MARRIAGE. Through more than four decades, Eleanor and Franklin D. Roosevelt* remained together in an unconventional marriage that vastly enriched both partners, even though it failed to provide either of them with steady emotional support or intimate companionship. From the outset, with President Theodore Roosevelt* on hand to give the bride away on 17 March 1905, it was a marriage of opposite temperaments played out on a public stage.

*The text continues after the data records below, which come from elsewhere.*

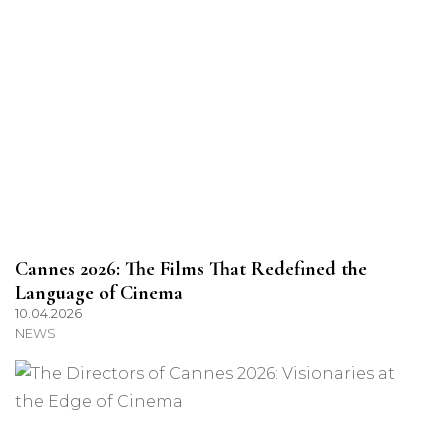
Cannes 2026: The Films That Redefined the
Language of Cinema
10.04.2026
NEWS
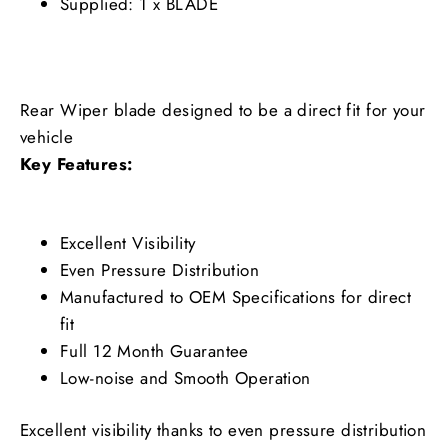
Supplied: 1 x BLADE
Rear Wiper blade designed to be a direct fit for your
vehicle
Key Features:
Excellent Visibility
Even Pressure Distribution
Manufactured to OEM Specifications for direct
fit
Full 12 Month Guarantee
Low-noise and Smooth Operation
Excellent visibility thanks to even pressure distribution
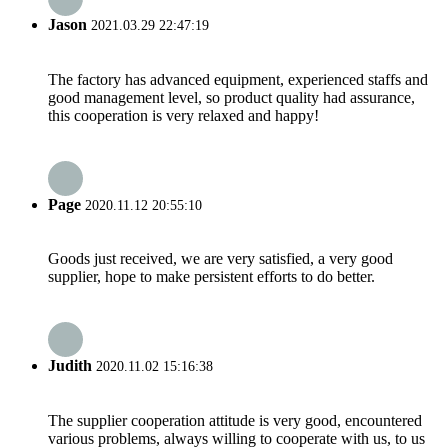
Jason
2021.03.29 22:47:19
The factory has advanced equipment, experienced staffs and
good management level, so product quality had assurance,
this cooperation is very relaxed and happy!
Page
2020.11.12 20:55:10
Goods just received, we are very satisfied, a very good
supplier, hope to make persistent efforts to do better.
Judith
2020.11.02 15:16:38
The supplier cooperation attitude is very good, encountered
various problems, always willing to cooperate with us, to us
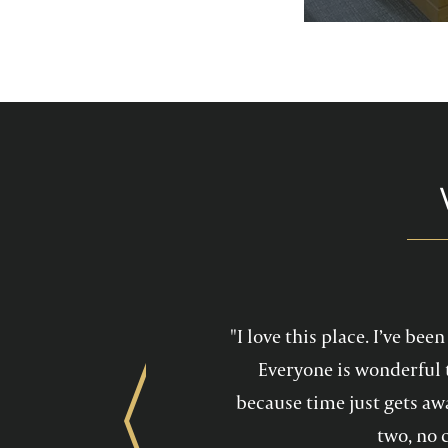
services feel mo
maintain a he
"I love this place. I’ve be
Everyone is wonderful 
because time just gets awa
Previous
two, no 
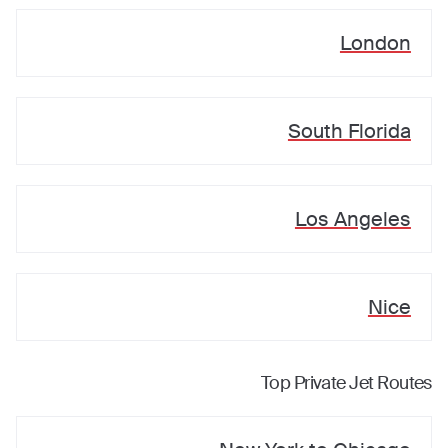
London
South Florida
Los Angeles
Nice
Top Private Jet Routes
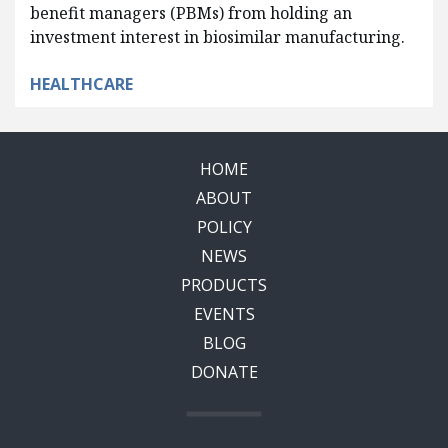
benefit managers (PBMs) from holding an
investment interest in biosimilar manufacturing.
HEALTHCARE
HOME
ABOUT
POLICY
NEWS
PRODUCTS
EVENTS
BLOG
DONATE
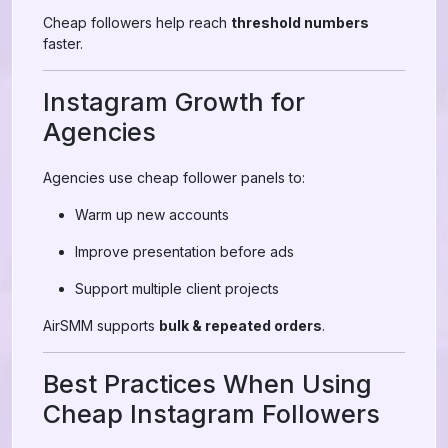
Cheap followers help reach
threshold numbers
faster.
Instagram Growth for
Agencies
Agencies use cheap follower panels to:
Warm up new accounts
Improve presentation before ads
Support multiple client projects
AirSMM supports
bulk & repeated orders
.
Best Practices When Using
Cheap Instagram Followers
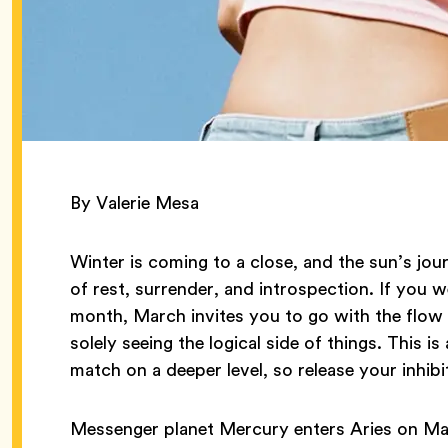
By Valerie Mesa
Winter is coming to a close, and the sun’s jou
of rest, surrender, and introspection. If you w
month, March invites you to go with the flow 
solely seeing the logical side of things. This
match on a deeper level, so release your inhibi
Messenger planet Mercury enters Aries on Ma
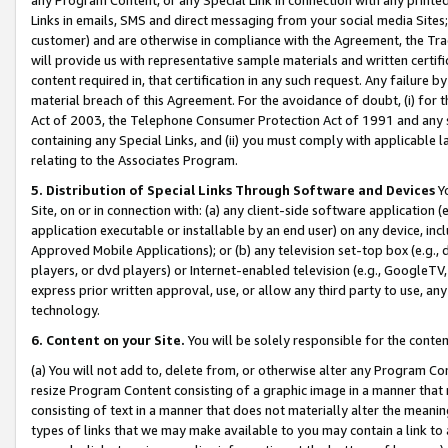
Links in emails, SMS and direct messaging from your social media Sites; 
customer) and are otherwise in compliance with the Agreement, the Tr
will provide us with representative sample materials and written certif
content required in, that certification in any such request. Any failure b
material breach of this Agreement. For the avoidance of doubt, (i) for
Act of 2003, the Telephone Consumer Protection Act of 1991 and any si
containing any Special Links, and (ii) you must comply with applicable
relating to the Associates Program.
5. Distribution of Special Links Through Software and Devices
Yo
Site, on or in connection with: (a) any client-side software application 
application executable or installable by an end user) on any device, in
Approved Mobile Applications); or (b) any television set-top box (e.g., 
players, or dvd players) or Internet-enabled television (e.g., GoogleTV, 
express prior written approval, use, or allow any third party to use, 
technology.
6. Content on your Site.
You will be solely responsible for the conten
(a) You will not add to, delete from, or otherwise alter any Program Co
resize Program Content consisting of a graphic image in a manner that
consisting of text in a manner that does not materially alter the meanin
types of links that we may make available to you may contain a link to 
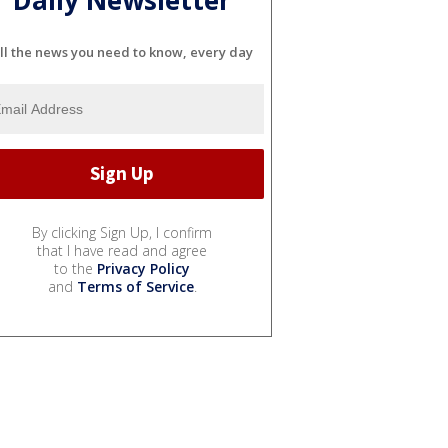
Daily Newsletter
ll the news you need to know, every day
By clicking Sign Up, I confirm
that I have read and agree
to the
Privacy Policy
and
Terms of Service
.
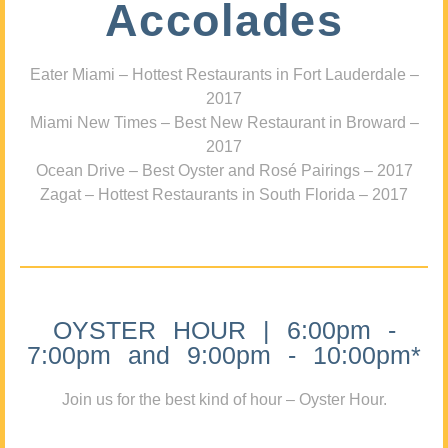
Accolades
Eater Miami – Hottest Restaurants in Fort Lauderdale –
2017
Miami New Times – Best New Restaurant in Broward –
2017
Ocean Drive – Best Oyster and Rosé Pairings – 2017
Zagat – Hottest Restaurants in South Florida – 2017
OYSTER HOUR | 6:00pm -
7:00pm and 9:00pm - 10:00pm*
Join us for the best kind of hour – Oyster Hour.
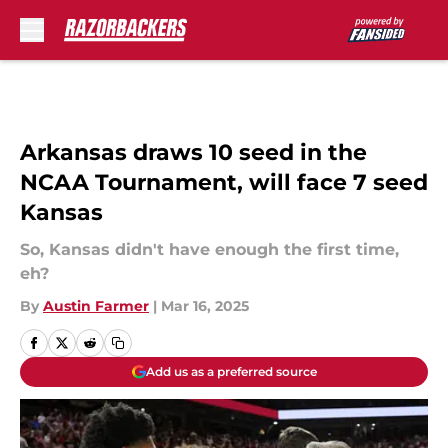
Skip to main content
Arkansas draws 10 seed in the
NCAA Tournament, will face 7 seed
Kansas
So, Kansas didn't have enough the first time,
eh?
By
Austin Farmer
|
Mar 16, 2025
Add us as a preferred source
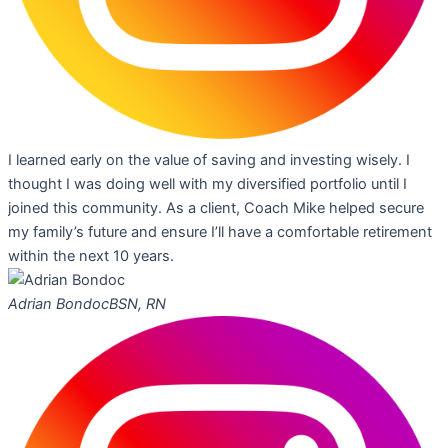
I learned early on the value of saving and investing wisely. I
thought I was doing well with my diversified portfolio until I
joined this community. As a client, Coach Mike helped secure
my family’s future and ensure I’ll have a comfortable retirement
within the next 10 years.
Adrian Bondoc
BSN, RN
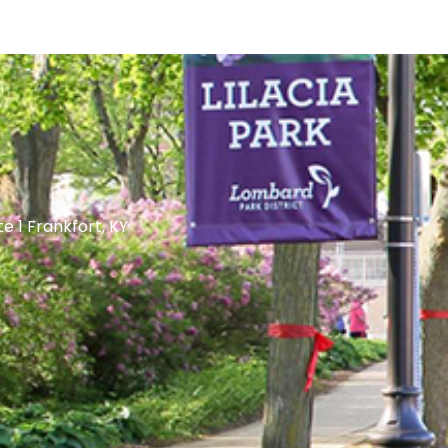
te 1 Frankfort, KY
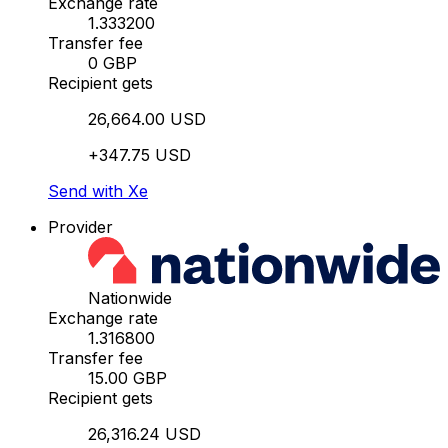
Exchange rate
1.333200
Transfer fee
0 GBP
Recipient gets
26,664.00 USD
+347.75 USD
Send with Xe
Provider
Nationwide
Exchange rate
1.316800
Transfer fee
15.00 GBP
Recipient gets
26,316.24 USD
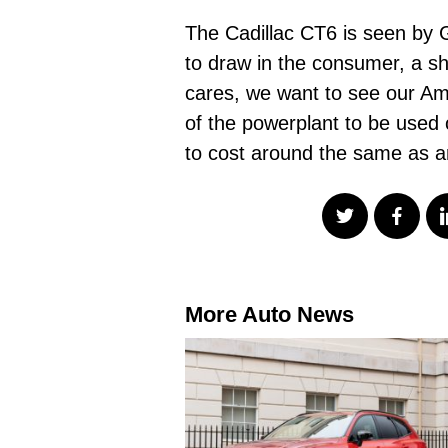
The Cadillac CT6 is seen by 
to draw in the consumer, a s
cares, we want to see our Ame
of the powerplant to be used 
to cost around the same as a
More Auto News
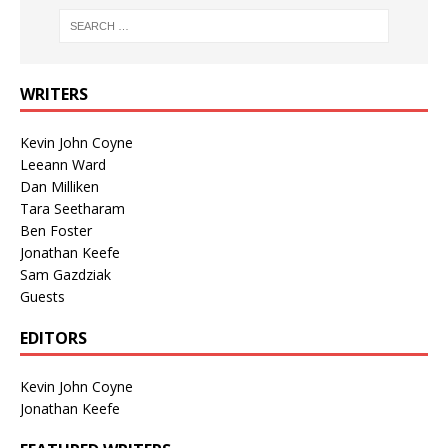
WRITERS
Kevin John Coyne
Leeann Ward
Dan Milliken
Tara Seetharam
Ben Foster
Jonathan Keefe
Sam Gazdziak
Guests
EDITORS
Kevin John Coyne
Jonathan Keefe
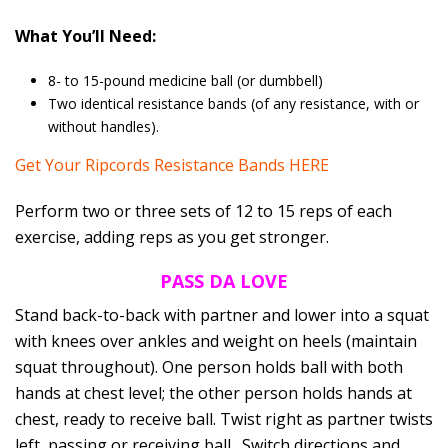
What You’ll Need:
8- to 15-pound medicine ball (or dumbbell)
Two identical resistance bands (of any resistance, with or
without handles).
Get Your Ripcords Resistance Bands HERE
Perform two or three sets of 12 to 15 reps of each
exercise, adding reps as you get stronger.
PASS DA LOVE
Stand back-to-back with partner and lower into a squat
with knees over ankles and weight on heels (maintain
squat throughout). One person holds ball with both
hands at chest level; the other person holds hands at
chest, ready to receive ball. Twist right as partner twists
left, passing or receiving ball . Switch directions and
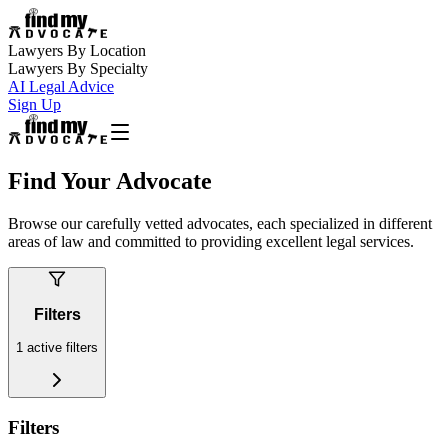
Lawyers By Location
Lawyers By Specialty
AI Legal Advice
Sign Up
Find Your Advocate
Browse our carefully vetted advocates, each specialized in different
areas of law and committed to providing excellent legal services.
Filters
1
active filters
Filters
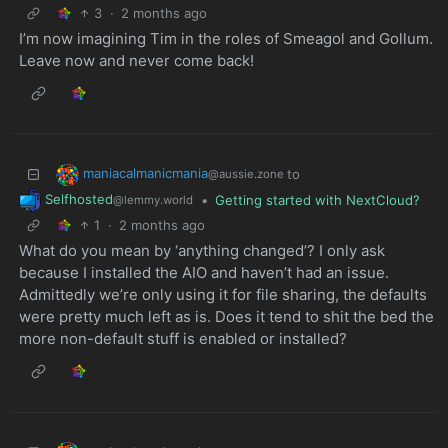
3
·
2 months ago
I’m now imagining Tim in the roles of Smeagol and Gollum.
Leave now and never come back!
maniacalmanicmania
to
@aussie.zone
Selfhosted
•
Getting started with NextCloud?
@lemmy.world
1
·
2 months ago
What do you mean by ‘anything changed’? I only ask
because I installed the AIO and haven’t had an issue.
Admittedly we’re only using it for file sharing, the defaults
were pretty much left as is. Does it tend to shit the bed the
more non-default stuff is enabled or installed?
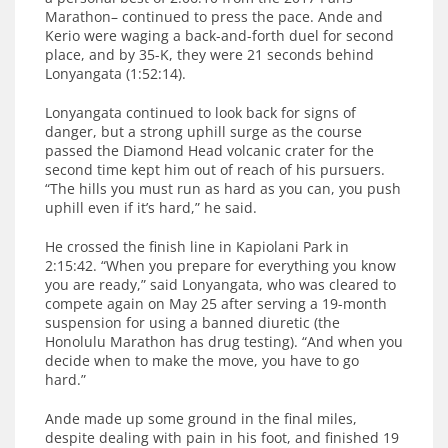
Marathon– continued to press the pace. Ande and
Kerio were waging a back-and-forth duel for second
place, and by 35-K, they were 21 seconds behind
Lonyangata (1:52:14).
Lonyangata continued to look back for signs of
danger, but a strong uphill surge as the course
passed the Diamond Head volcanic crater for the
second time kept him out of reach of his pursuers.
“The hills you must run as hard as you can, you push
uphill even if it’s hard,” he said.
He crossed the finish line in Kapiolani Park in
2:15:42. “When you prepare for everything you know
you are ready,” said Lonyangata, who was cleared to
compete again on May 25 after serving a 19-month
suspension for using a banned diuretic (the
Honolulu Marathon has drug testing). “And when you
decide when to make the move, you have to go
hard.”
Ande made up some ground in the final miles,
despite dealing with pain in his foot, and finished 19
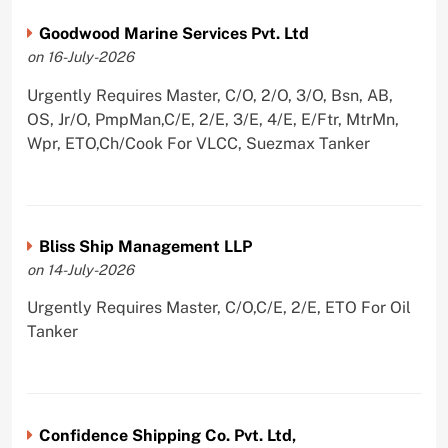
Goodwood Marine Services Pvt. Ltd
on 16-July-2026
Urgently Requires Master, C/O, 2/O, 3/O, Bsn, AB,
OS, Jr/O, PmpMan,C/E, 2/E, 3/E, 4/E, E/Ftr, MtrMn,
Wpr, ETO,Ch/Cook For VLCC, Suezmax Tanker
Bliss Ship Management LLP
on 14-July-2026
Urgently Requires Master, C/O,C/E, 2/E, ETO For Oil
Tanker
Confidence Shipping Co. Pvt. Ltd,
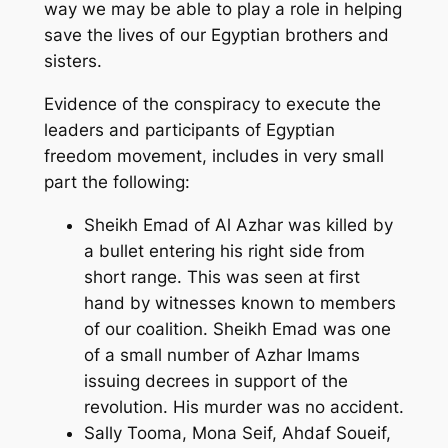
way we may be able to play a role in helping
save the lives of our Egyptian brothers and
sisters.
Evidence of the conspiracy to execute the
leaders and participants of Egyptian
freedom movement, includes in very small
part the following:
Sheikh Emad of Al Azhar was killed by
a bullet entering his right side from
short range. This was seen at first
hand by witnesses known to members
of our coalition. Sheikh Emad was one
of a small number of Azhar Imams
issuing decrees in support of the
revolution. His murder was no accident.
Sally Tooma, Mona Seif, Ahdaf Soueif,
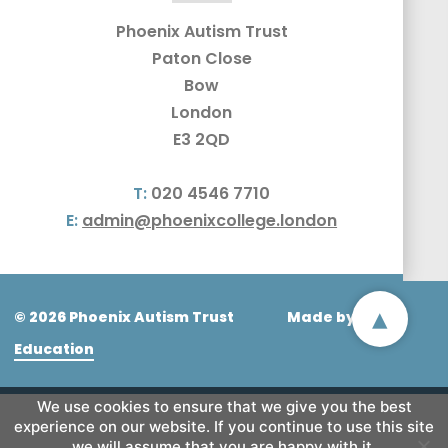
Phoenix Autism Trust
Paton Close
Bow
London
E3 2QD
T:
020 4546 7710
E:
admin@phoenixcollege.london
▴
© 2026 Phoenix Autism Trust
Made by
CODA
Education
We use cookies to ensure that we give you the best
experience on our website. If you continue to use this site
we will assume that you are happy with it.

“You couldn’t find two such different people as Mother and Father,” FDR and ER’s daughter, Anna Roosevelt Halsted,* mused. Whereas FDR, Halsted thought, had “too much security and too much love” (Goodwin, 373), with parents, relatives, and servants all doting on him, ER seemed forever starved for love. During their courtship, it seemed that each had found in the other a complementary aspect of something lacking in his or her self. For ER, FDR’s confidence, charm, and sociability stood in welcome contrast to her own insecurity and shyness. For FDR, ER’s sincerity, honesty, and high principles stood in contrast to his guileful manner and all-too-easy charm. Over the years, however, the very qualities that had first attracted FDR and ER to one another became sources of conflict as ER came to see FDR’s sociability as shallow and duplicitous, while he redefined her honesty as stiffness and inflexibility. “It is very hard to live with someone who is almost a saint,” Roosevelt’s labor adviser Anna Rosenberg observed. “He had his tricks and evasions. Sometimes he had to ridicule her in order not to be troubled by her” (Goodwin, 373).
The springs of ER’s insecurity disrupted the marriage from the very beginning. Though there were many good days, ER’s fear of failure prompted her again and again to give up too soon on a variety of activities that would have allowed an easy companionship with her husband.